La suite se joue à Sarajevo (avec l'Archiduc qui ne voyait que par les yeux de sa femme) ; de Mamie, archéologue ! (comme dit très justement Mamie : dans le mot armateur, il y a le verbe aimer...) ; de Howard Carter (celui qui voulait choisir son destin)...
Dans un registre plus littéraire, que dire de la dame aux Camélias (Milles souvenirs !) ; Les châtiments de Mamie ("Décidément, ces Hugo ne font rien comme tout le monde !") ; L'éveil du petit Hugo (Merci Muscar !) ; Victor et Léonie (le lecteur peut douter des lettres, comme ma Mamie a douté) ; Victor et Juliette (direct, très direct) ; Victor et Adèle se marient ("L'homme a reçu de la vie une clef avec laquelle il remonte sa femme toutes les vingt-quatre heures.").
Et c'est à ce moment très précis que ma Mamie a décidé de taper un grand coup en racontant tout ce qu'elle avait sur le coeur au sujet de la mort de John F. Kennedy à Dallas (Dallas, "ville de violence et d'hystérie", dit Schlesinger ; "un univers impitoyable", rajoute Mamie) ; de Lee Harvey Oswald (le type même de l'homme qui jamais n'a été bien dans sa peau) ; sans parler de Lincoln (ainsi en emporte le vent où plutôt la folie des hommes...) ; de Henry Dunant ("Paris oui, mais Genève ? Qui aurait cru ?") qui lança la croix-rouge.
Comment ne pas aborder Georg Elser (l'homme qui voulait tuer Hitler), Tout Ankh Amon (Soudain - dixit Mamie -, dans la foule, ce fut le silence) ; du mur de Berlin (la plus grande fête de rue de l'histoire du monde. Pour situer, toujours d'après Mamie, jamais à Berlin on a bu autant de bières !) aussi et de la mort de Staline (Il faisait froid...) pour clôturer le chapitre.

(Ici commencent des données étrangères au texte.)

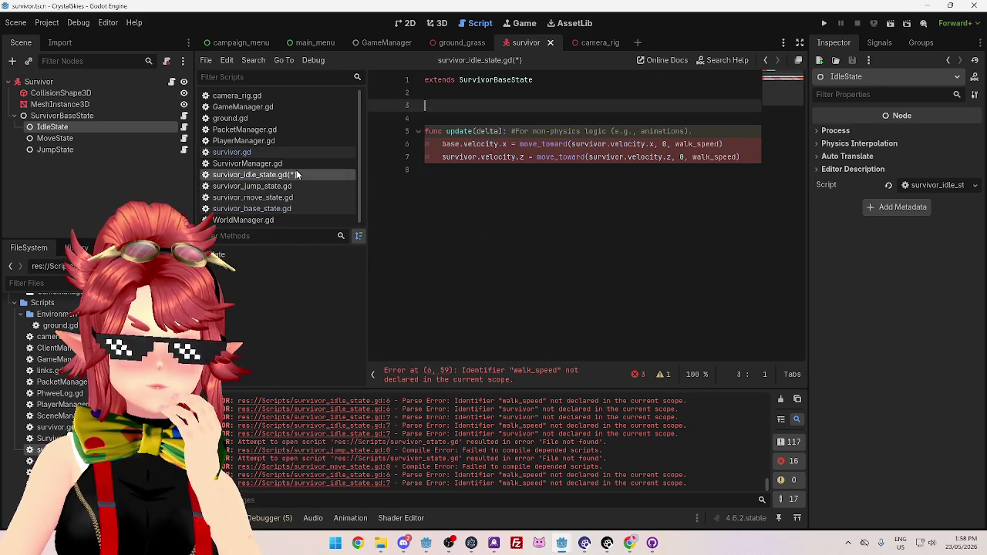
left_click(289, 158)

Le chapitre suivant ? une fois n'est pas coutume, il est érotique. Mamie m'a en effet raconté - dans tous les détails - les moeurs du siècle des lumières. J'ai ainsi connu à l'âge de l'adolescence les vies d'Anna Deslions (qui pluma - pour la forme quelques millionnaires) ; mais aussi d'Esther Guimond (méchante comme la galle) ; de Mme M. (quand le monde a fermé sa porte "au nez de la maladroite qui avait oublié de fermer la sienne") ; de Napoléon III ("Quand on laisse un dessert, c'est que l'on court à un autre…") …
Et Plonplon ("Anna, j'ai deux mots à te dire...") ; et la marquise de Païva (le jour où elle augmenta tout naturellement ses tarifs…") ; et Adèle Courtois ("Oh mon Dieu, je suis prête, prenez-moi quand vous voudrez...") ; et Cora Pearl (elle s'appelait de son vrai nom Emma Cruch, on comprend qu'elle en ait changé...) ; et Mme de Pompadour ("Un morceau de roi ») ; et bien sûr Lola Montès (on ne badinait pas du temps de ma Mamie).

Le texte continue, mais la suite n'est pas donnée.